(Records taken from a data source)
==*==

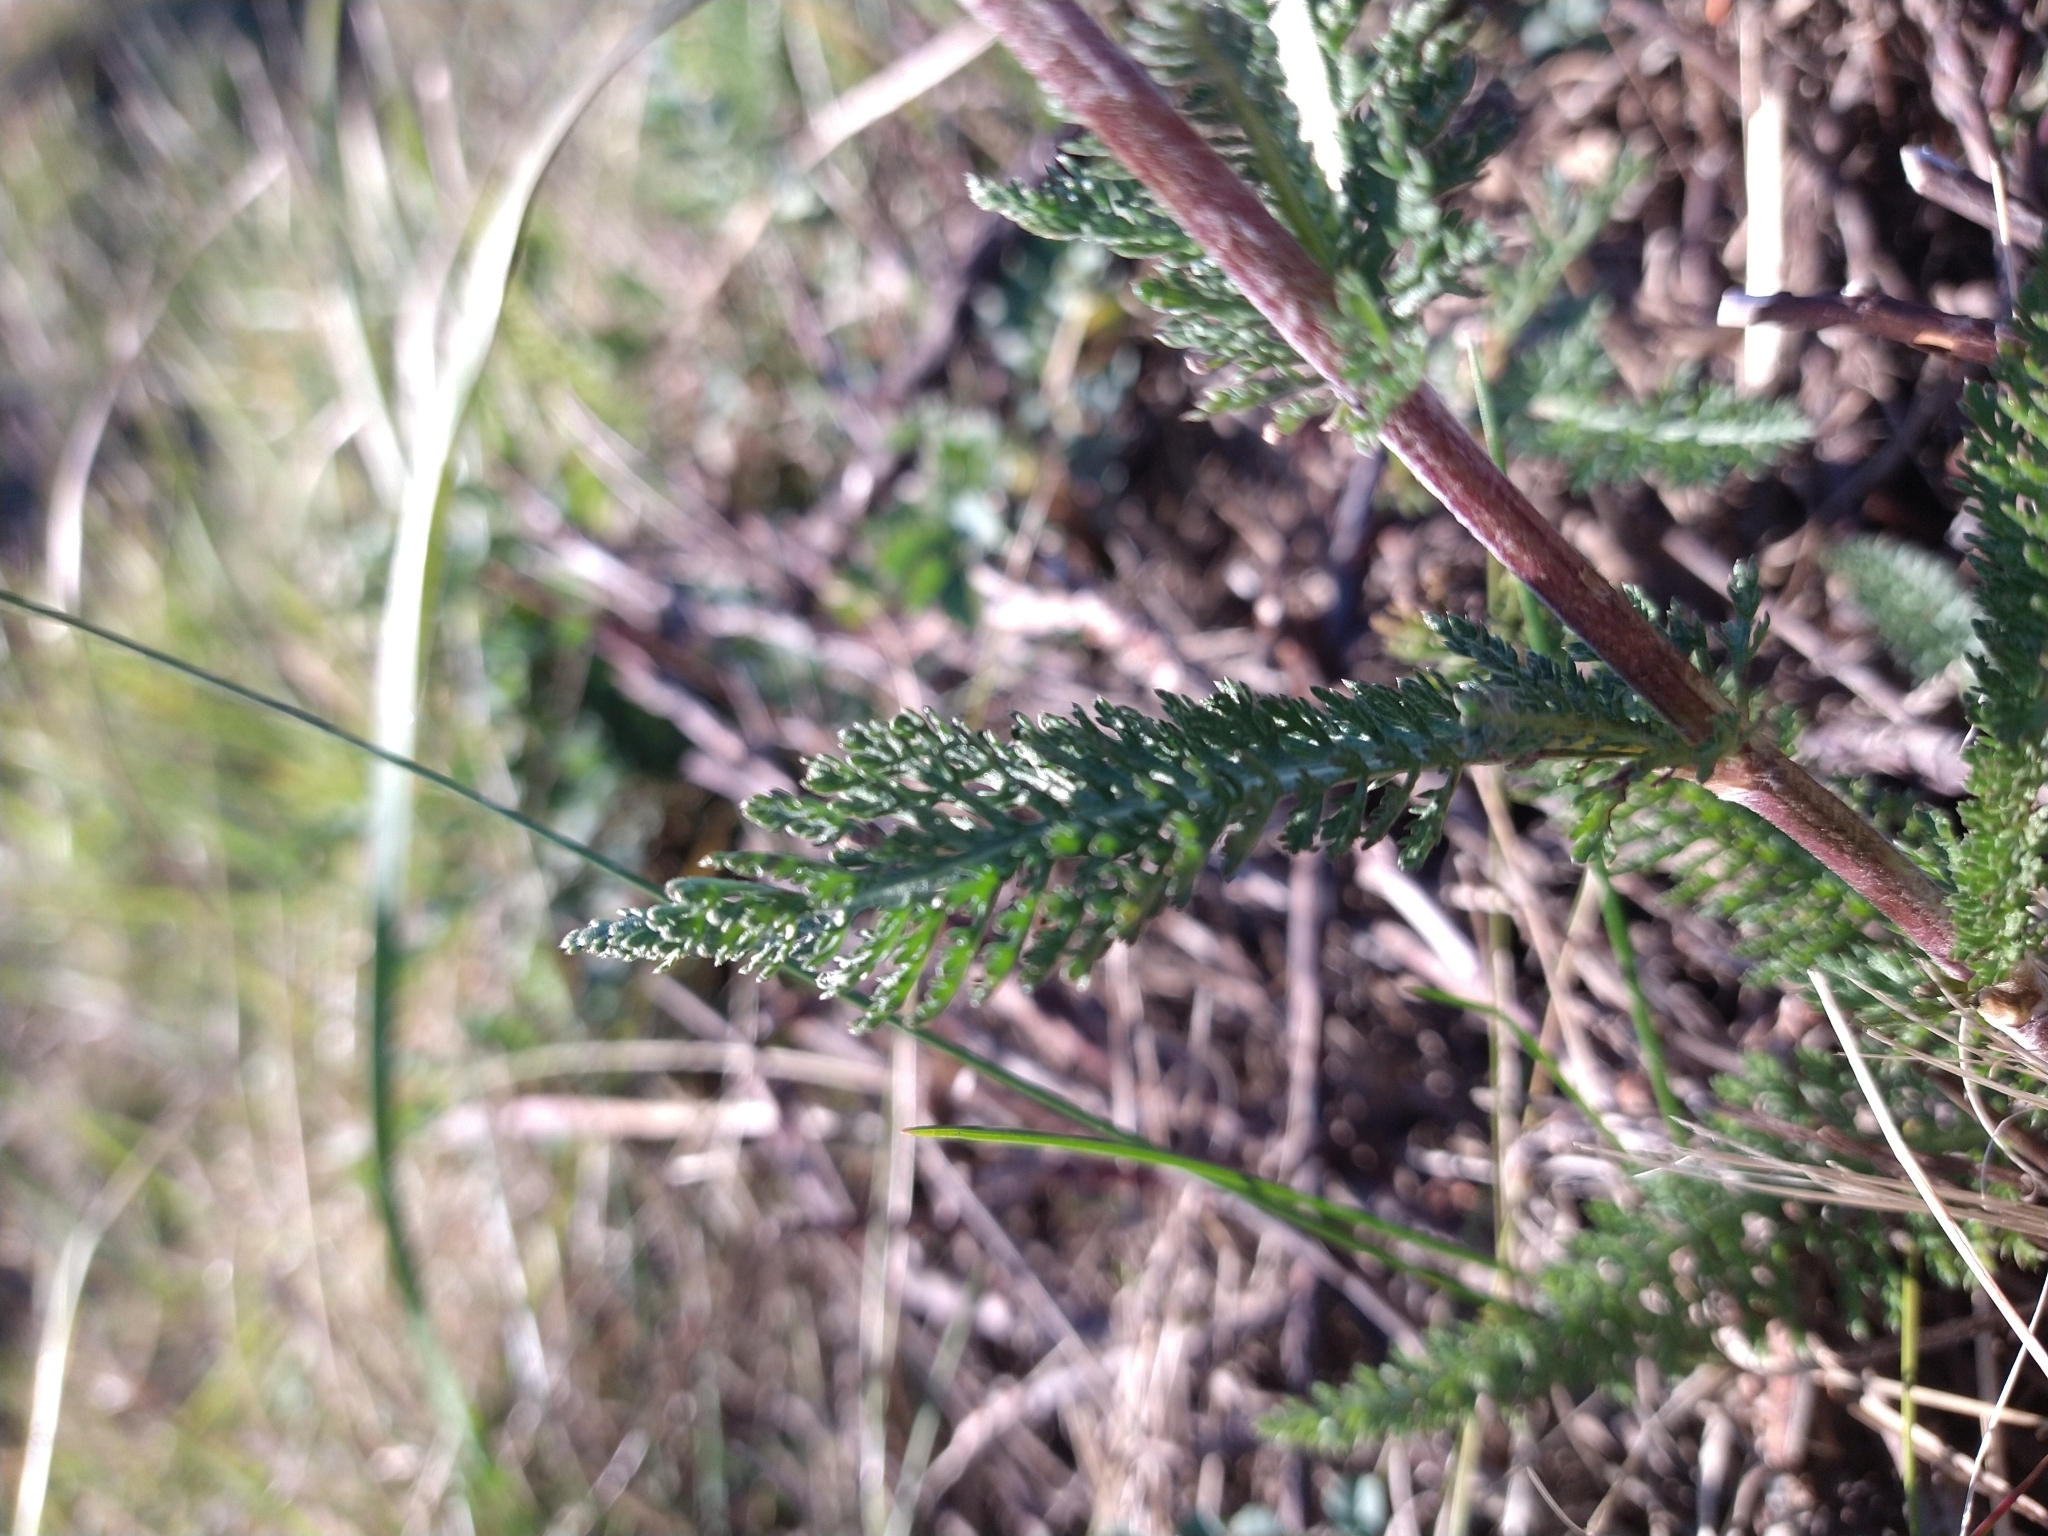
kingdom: Plantae
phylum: Tracheophyta
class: Magnoliopsida
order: Asterales
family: Asteraceae
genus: Achillea
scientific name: Achillea millefolium
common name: Yarrow
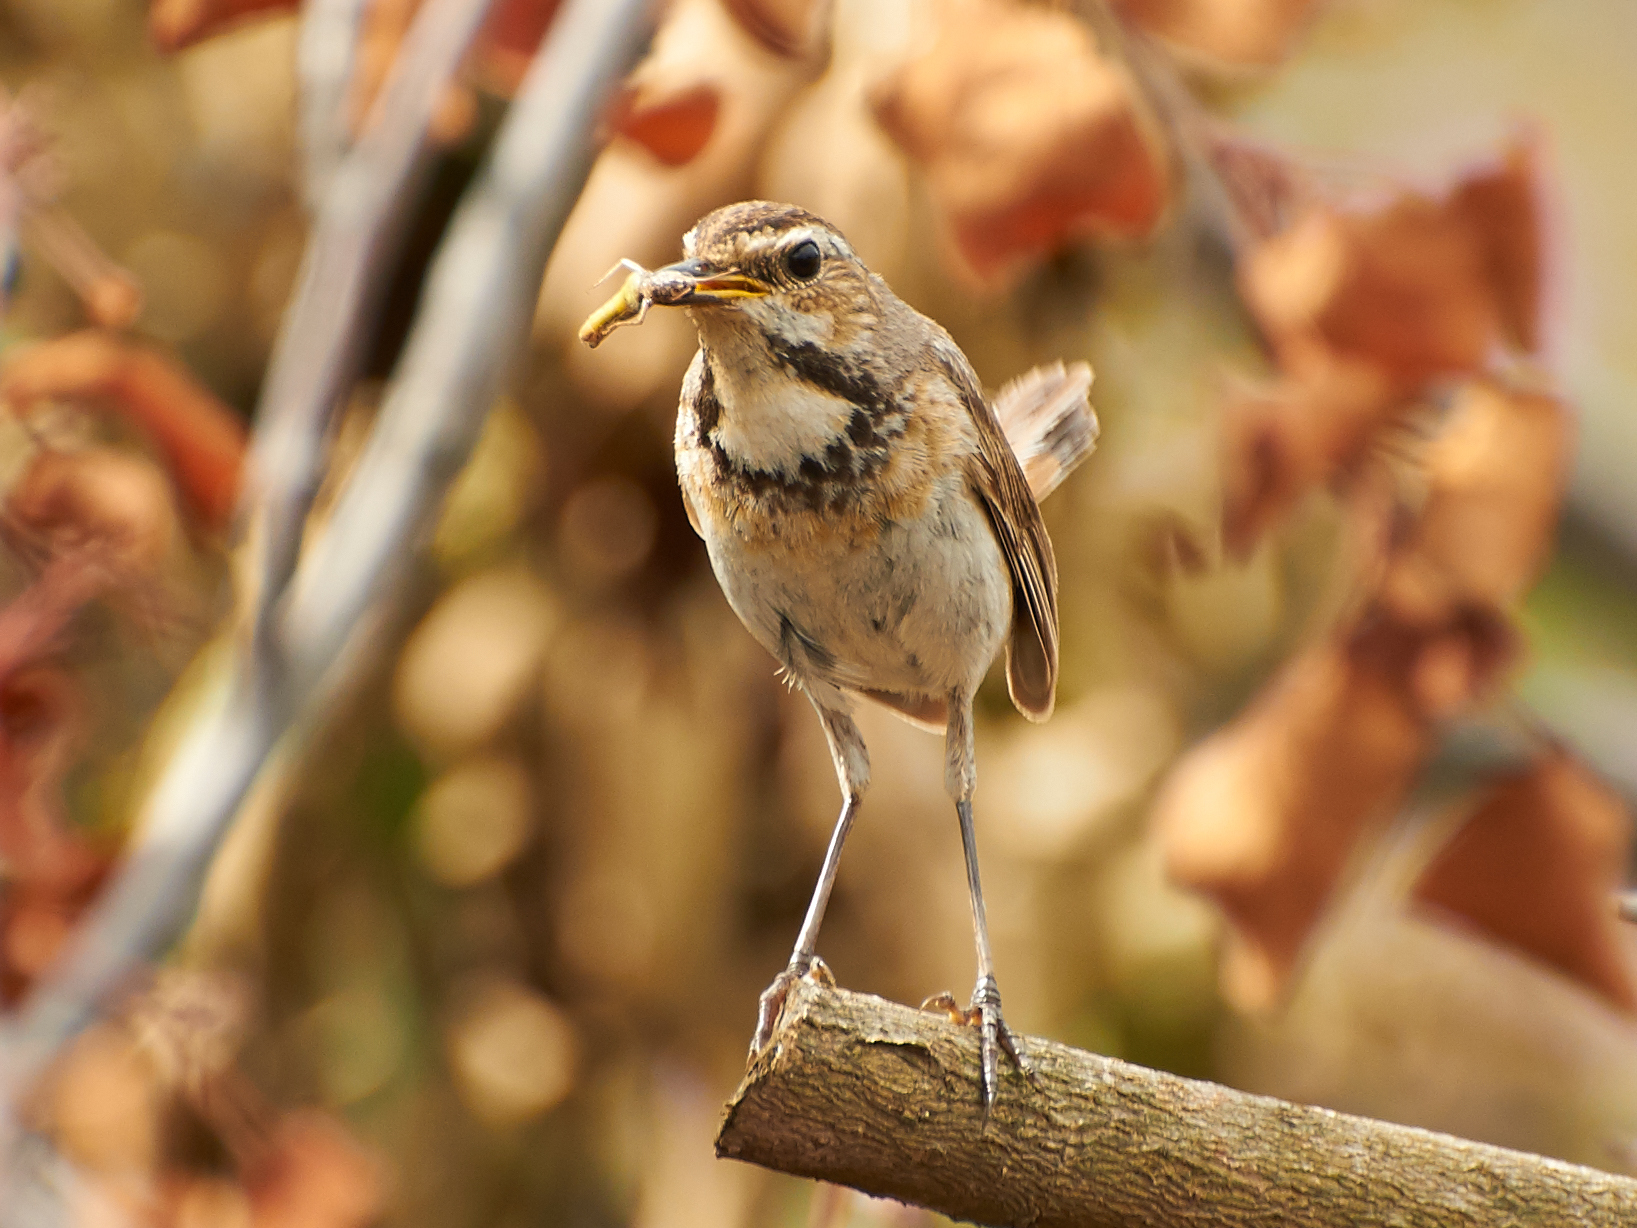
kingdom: Animalia
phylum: Chordata
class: Aves
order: Passeriformes
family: Muscicapidae
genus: Luscinia
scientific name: Luscinia svecica
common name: Bluethroat
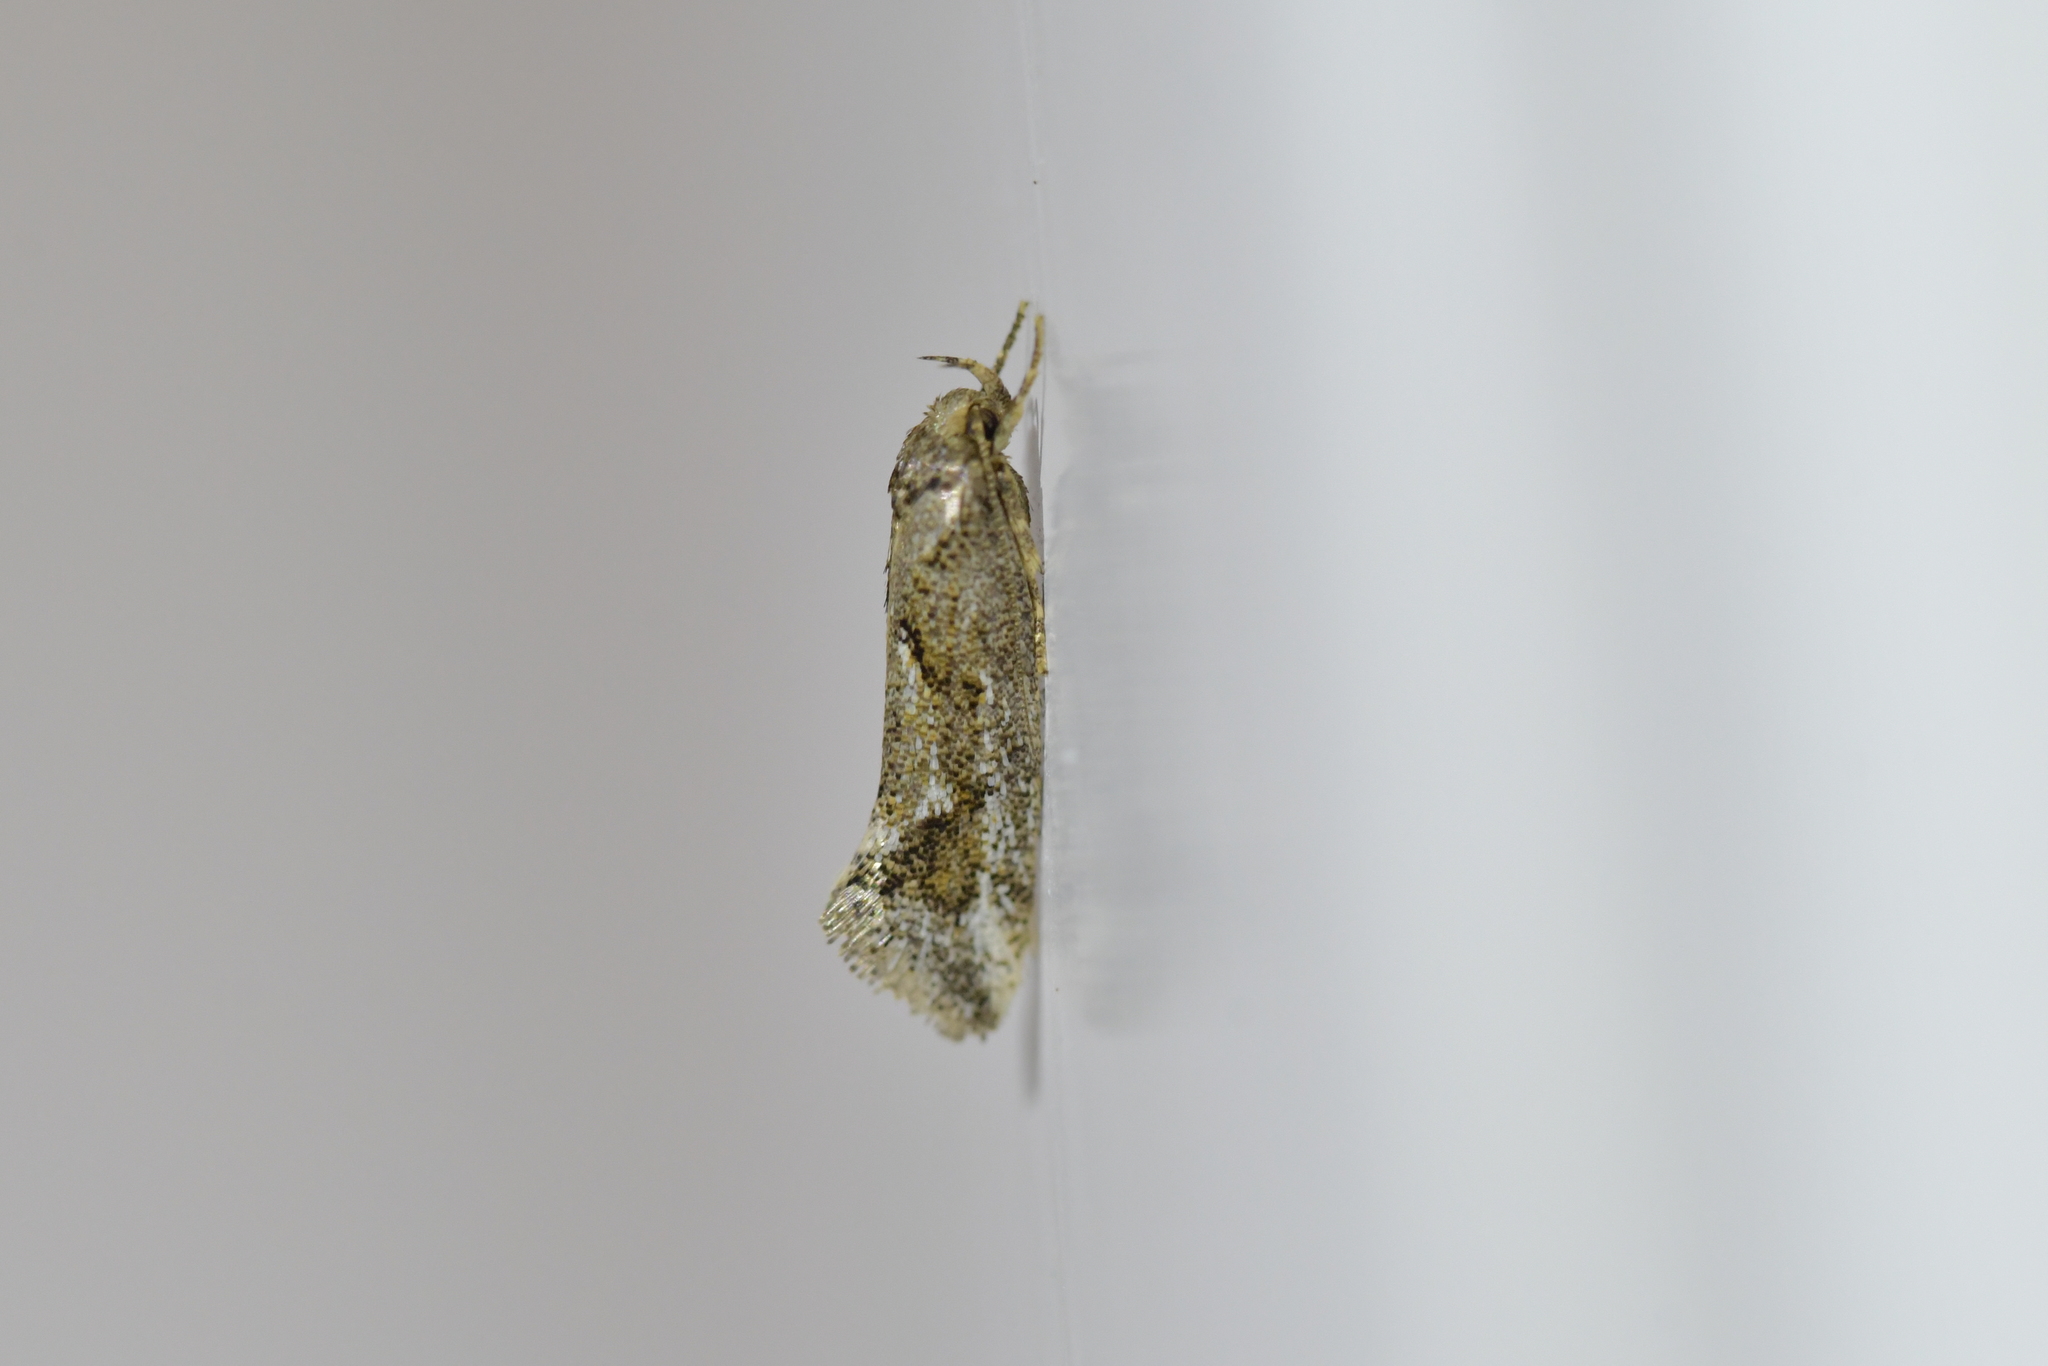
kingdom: Animalia
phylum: Arthropoda
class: Insecta
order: Lepidoptera
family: Oecophoridae
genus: Tingena
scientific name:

==*==

**What to do:**
Give all the lines above as a numbered list, skipping any blank lines. Leave the pictures out of your answer.

**Complete answer:**
1. kingdom: Plantae
2. phylum: Tracheophyta
3. class: Magnoliopsida
4. order: Asterales
5. family: Asteraceae
6. genus: Achillea
7. scientific name: Achillea millefolium
8. common name: Yarrow
9. kingdom: Animalia
10. phylum: Chordata
11. class: Aves
12. order: Passeriformes
13. family: Muscicapidae
14. genus: Luscinia
15. scientific name: Luscinia svecica
16. common name: Bluethroat
17. kingdom: Animalia
18. phylum: Arthropoda
19. class: Insecta
20. order: Lepidoptera
21. family: Oecophoridae
22. genus: Tingena
23. scientific name:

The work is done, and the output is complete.